**QUESTIONS TO ANSWER**:
[A] Answer these from the piece on the GOP debate:
(i) Which moderator brought up Perry's execution record?
(ii) How many executions as governor of Texas does the piece attribute to Perry?
(iii) With which party is the writer currently registered?
[B] Write the next part of the piece on the applause for Perry's execution record at the GOP debate, starting after its final sentence.

There wasn't much excitement in last night's GOP debate. Sure, Ron Paul and Rick Perry traded some barbs, but over all it was civil. That is, until moderator Brian Williams brought up Perry's execution record.
What is sickening is that Perry's record setting 234 executions as the governor of Texas actually garnered lively applause from the audience. Perhaps — at least in my own judgement — some of the loudest applause of the night.
That's right, the crowd became most lively when it was announced that Perry had a hand in killing 234 human beings.
I want to take a moment here to point out that I am currently a registered Republican. But after hearing those applause, I do not want to be associated with that crowd. I never fit in very well, anyway. And I don't fit in with the Democrats, either.
Still, the applause made me want to run as far away from the Republicans as humanly possible.
How can a party that has such blatant and justified mistrust for government intervention; a party that believes (or claims to believe) that the government fails at most things; a party that believes the government isn't even good at helping the poor; actually believe that this same government is perfect enough, is infallible enough, to take the life of another human being? Isn't that a blatant contradiction?
I know, they are convicted criminals. Perry was quick to point that out. But, he is also quick to point out that the government is wrong when it comes to Keynesian economics or current federal intervention in the health care market. If the government, which, after all, is made up of imperfect individuals, could be wrong about those things, couldn't it be wrong about others? Isn't it possible that the government got some of those convictions wrong as well? The government, we all know, is not perfect.

Dataset entries
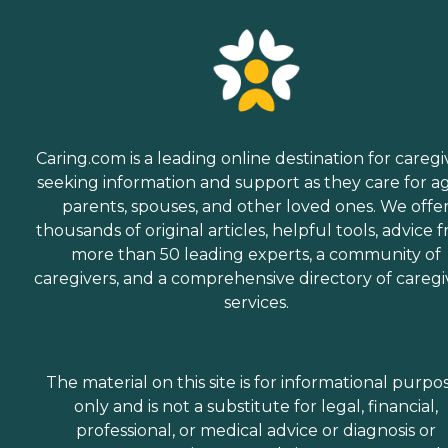
Caring.com is a leading online destination for caregi
seeking information and support as they care for a
parents, spouses, and other loved ones. We offe
thousands of original articles, helpful tools, advice 
more than 50 leading experts, a community of
caregivers, and a comprehensive directory of caregi
services.
The material on this site is for informational purpo
only and is not a substitute for legal, financial,
professional, or medical advice or diagnosis or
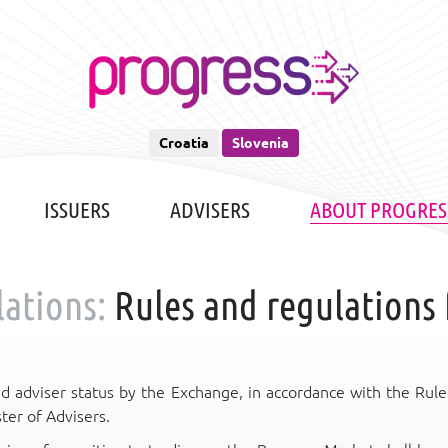
Croatia
Slovenia
ISSUERS
ADVISERS
ABOUT PROGRES
ations:
Rules and regulations 
d adviser status by the Exchange, in accordance with the Rule
ter of Advisers.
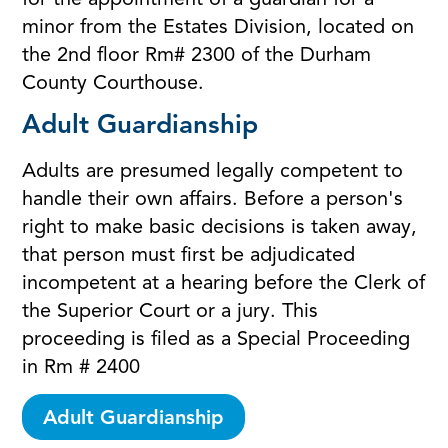
for the appointment of a guardian for a
minor from the Estates Division, located on
the 2nd floor Rm# 2300 of the Durham
County Courthouse.
Adult Guardianship
Adults are presumed legally competent to
handle their own affairs. Before a person's
right to make basic decisions is taken away,
that person must first be adjudicated
incompetent at a hearing before the Clerk of
the Superior Court or a jury. This
proceeding is filed as a Special Proceeding
in Rm # 2400
Adult Guardianship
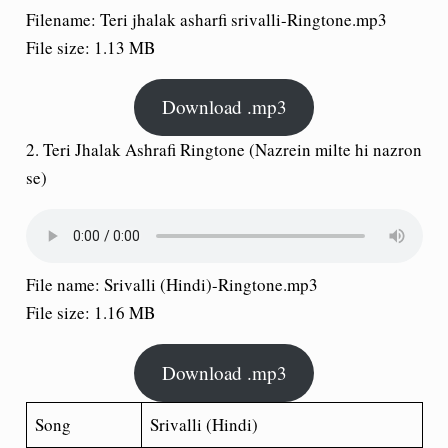
Filename: Teri jhalak asharfi srivalli-Ringtone.mp3
File size: 1.13 MB
Download .mp3
2.
Teri Jhalak Ashrafi Ringtone
(Nazrein milte hi nazron
se)
File name: Srivalli (Hindi)-Ringtone.mp3
File size: 1.16 MB
Download .mp3
Song
Srivalli (Hindi)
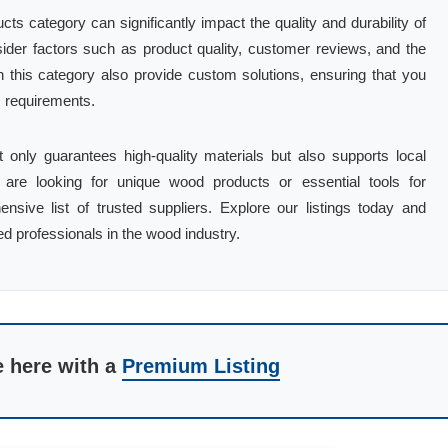
ts category can significantly impact the quality and durability of
sider factors such as product quality, customer reviews, and the
 this category also provide custom solutions, ensuring that you
c requirements.
t only guarantees high-quality materials but also supports local
are looking for unique wood products or essential tools for
nsive list of trusted suppliers. Explore our listings today and
ed professionals in the wood industry.
e here with a
Premium Listing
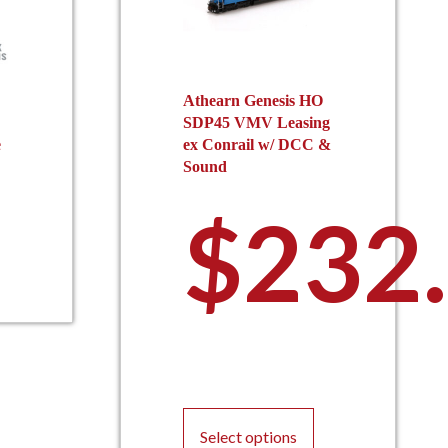
Athearn Genesis HO
SDP45 VMV Leasing
e
ex Conrail w/ DCC &
Sound
$
232
This
product
Select options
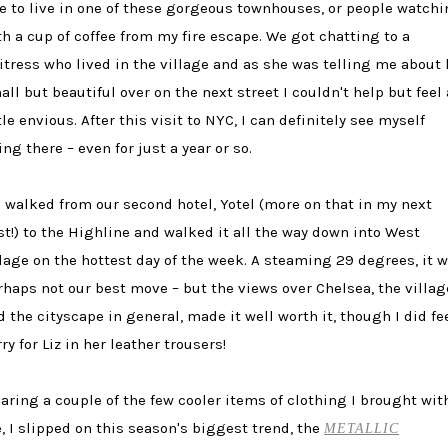
ke to live in one of these gorgeous townhouses, or people watch
th a cup of coffee from my fire escape. We got chatting to a
itress who lived in the village and as she was telling me about 
all but beautiful over on the next street I couldn't help but feel 
tle envious. After this visit to NYC, I can definitely see myself
ing there – even for just a year or so.
 walked from our second hotel, Yotel (more on that in my next
st!) to the Highline and walked it all the way down into West
llage on the hottest day of the week. A steaming 29 degrees, it 
rhaps not our best move – but the views over Chelsea, the villag
d the cityscape in general, made it well worth it, though I did fe
ry for Liz in her leather trousers!
aring a couple of the few cooler items of clothing I brought wit
, I slipped on this season's biggest trend, the
METALLIC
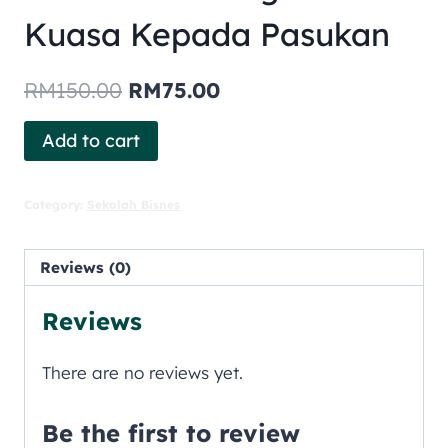
Kuasa Kepada Pasukan
RM
150.00
RM
75.00
Add to cart
Category:
Sekolah Bisnes
Reviews (0)
Reviews
There are no reviews yet.
Be the first to review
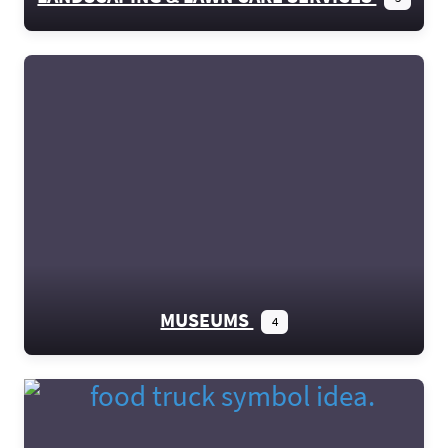
MUSEUMS
4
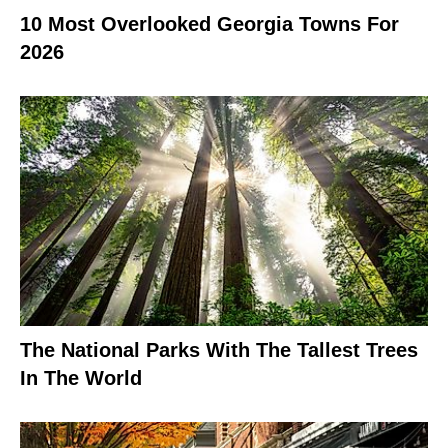
10 Most Overlooked Georgia Towns For
2026
The National Parks With The Tallest Trees
In The World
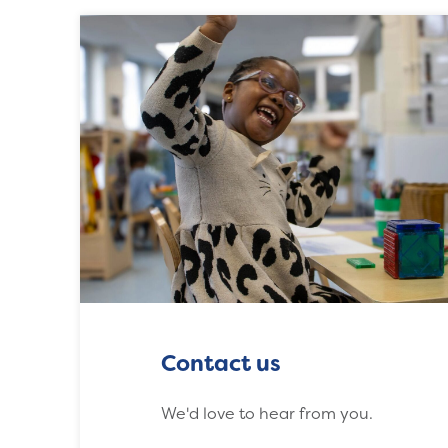
Contact us
We'd love to hear from you.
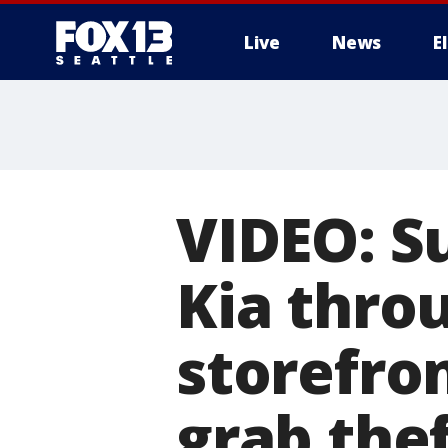
Live
News
E
VIDEO: S
Kia thro
storefro
grab the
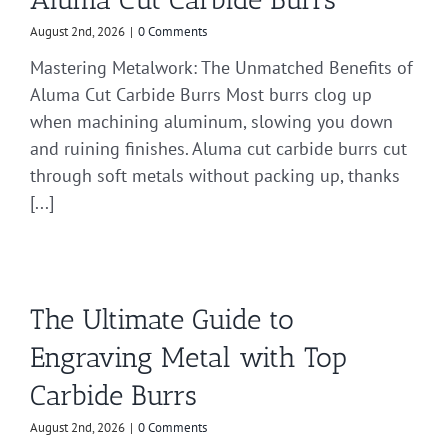
August 2nd, 2026
|
0 Comments
Mastering Metalwork: The Unmatched Benefits of
Aluma Cut Carbide Burrs Most burrs clog up
when machining aluminum, slowing you down
and ruining finishes. Aluma cut carbide burrs cut
through soft metals without packing up, thanks
[...]
The Ultimate Guide to
Engraving Metal with Top
Carbide Burrs
August 2nd, 2026
|
0 Comments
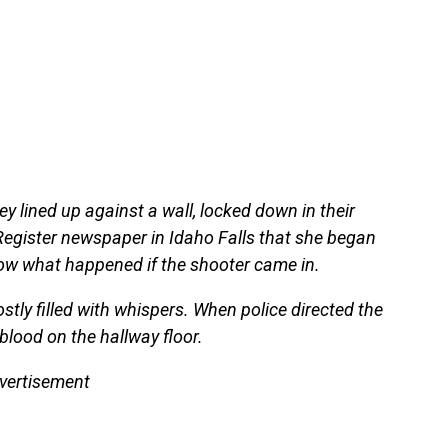
y lined up against a wall, locked down in their
Register newspaper in Idaho Falls that she began
ow what happened if the shooter came in.
ostly filled with whispers. When police directed the
blood on the hallway floor.
vertisement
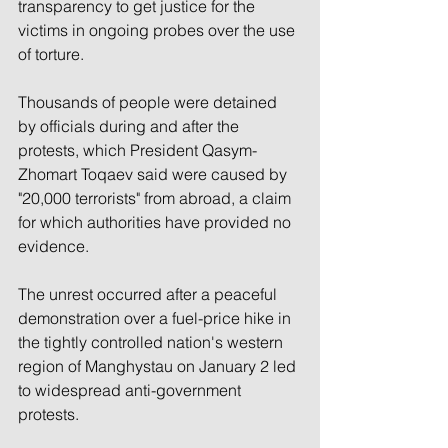
transparency to get justice for the 
victims in ongoing probes over the use 
of torture.
Thousands of people were detained 
by officials during and after the 
protests, which President Qasym-
Zhomart Toqaev said were caused by 
"20,000 terrorists" from abroad, a claim 
for which authorities have provided no 
evidence.
The unrest occurred after a peaceful 
demonstration over a fuel-price hike in 
the tightly controlled nation's western 
region of Manghystau on January 2 led 
to widespread anti-government 
protests.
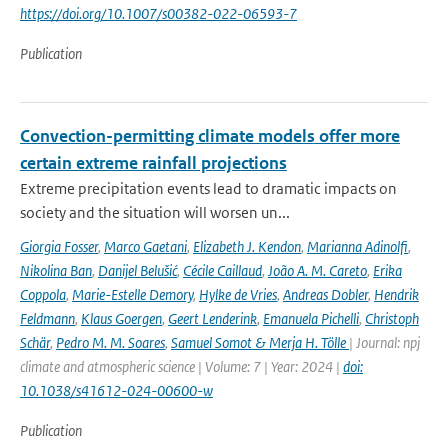
https://doi.org/10.1007/s00382-022-06593-7
Publication
Convection-permitting climate models offer more
certain extreme rainfall projections
Extreme precipitation events lead to dramatic impacts on
society and the situation will worsen un...
Giorgia Fosser
,
Marco Gaetani
,
Elizabeth J. Kendon
,
Marianna Adinolfi
,
Nikolina Ban
,
Danijel Belušić
,
Cécile Caillaud
,
João A. M. Careto
,
Erika
Coppola
,
Marie-Estelle Demory
,
Hylke de Vries
,
Andreas Dobler
,
Hendrik
Feldmann
,
Klaus Goergen
,
Geert Lenderink
,
Emanuela Pichelli
,
Christoph
Schär
,
Pedro M. M. Soares
,
Samuel Somot & Merja H. Tölle
| Journal: npj
climate and atmospheric science | Volume: 7 | Year: 2024 |
doi:
10.1038/s41612-024-00600-w
Publication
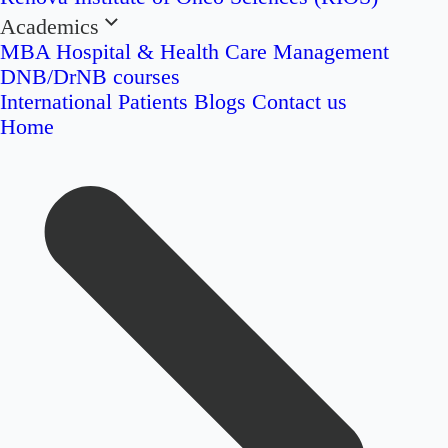
Academics
MBA Hospital & Health Care Management
DNB/DrNB courses
International Patients
Blogs
Contact us
Home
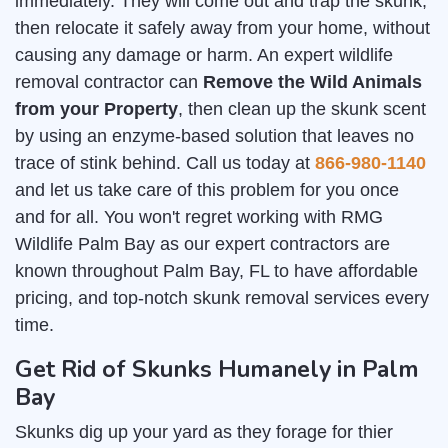
immediately. They will come out and trap the skunk,
then relocate it safely away from your home, without
causing any damage or harm. An expert wildlife
removal contractor can
Remove the Wild Animals
from your Property
, then clean up the skunk scent
by using an enzyme-based solution that leaves no
trace of stink behind. Call us today at
866-980-1140
and let us take care of this problem for you once
and for all. You won't regret working with RMG
Wildlife Palm Bay as our expert contractors are
known throughout Palm Bay, FL to have affordable
pricing, and top-notch skunk removal services every
time.
Get Rid of Skunks Humanely in Palm
Bay
Skunks dig up your yard as they forage for thier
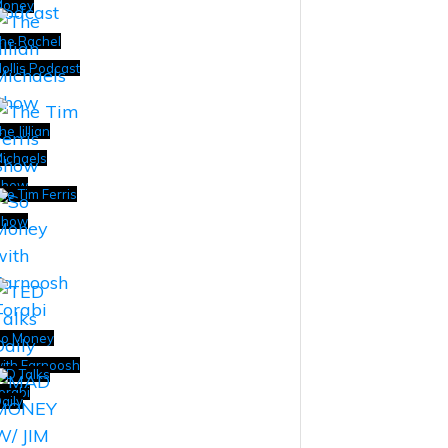
Money
he Rachel
ollis Podcast
he Jillian
ichaels
Show
he Tim Ferris
Show
o Money
ith Farnoosh
ED Talks
orabi
aily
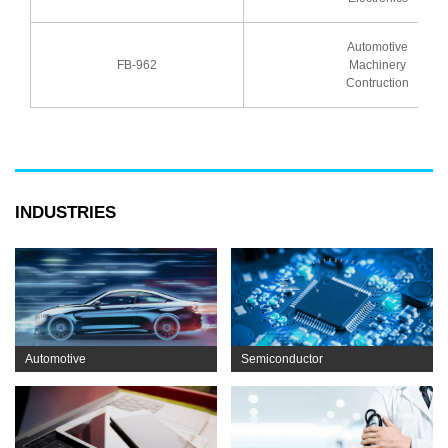
Automotive
FB-962
Machinery
Contruction
INDUSTRIES
Automotive
Semiconductor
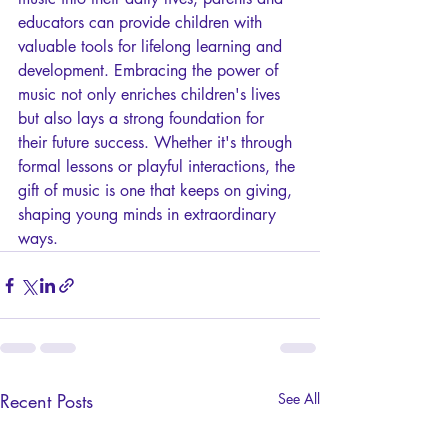
educators can provide children with 
valuable tools for lifelong learning and 
development. Embracing the power of 
music not only enriches children's lives 
but also lays a strong foundation for 
their future success. Whether it's through 
formal lessons or playful interactions, the 
gift of music is one that keeps on giving, 
shaping young minds in extraordinary 
ways.
Recent Posts
See All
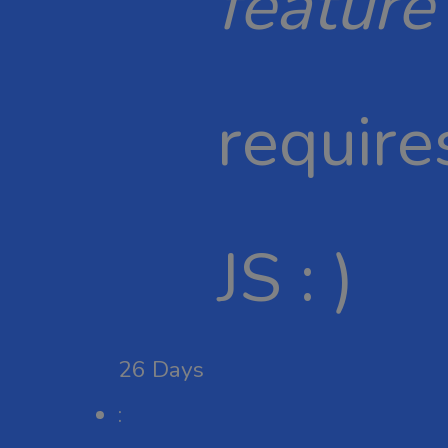
feature
require
JS : )
26
Days
:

**ANSWERS BY ITEM NUMBER**:
[A]
(i) Brian Williams
(ii) 234
(iii) The Republican Party

[B]
As a taxpayer, I do not support the death penalty, especially when used as excessively as Perry did, because I do not want the blood of innocent life on my hands. I would rather that those guilty men rot in jail, or even go free, than risk the chance of murdering — because that is what it would be — one innocent man.
After all, DNA evidence has exonerated 17 people in the United States after they were already sitting on death row, including one innocent man who waited 21 years for the state's sickle to come down on him. Luckily, he wasn't in Perry's state, or he would have been killed before the DNA evidence could exonerate him.
Luckily, those 17 people were on death row during a time when the DNA technology was developed. If they were accused a couple of decades sooner, they would have likely been murdered.
The government is not perfect. It is not anywhere near perfect. At best, it is a necessary evil. At worst, it is counterproductive, abusive, and stagnating — and at it's absolute worst it is murderous.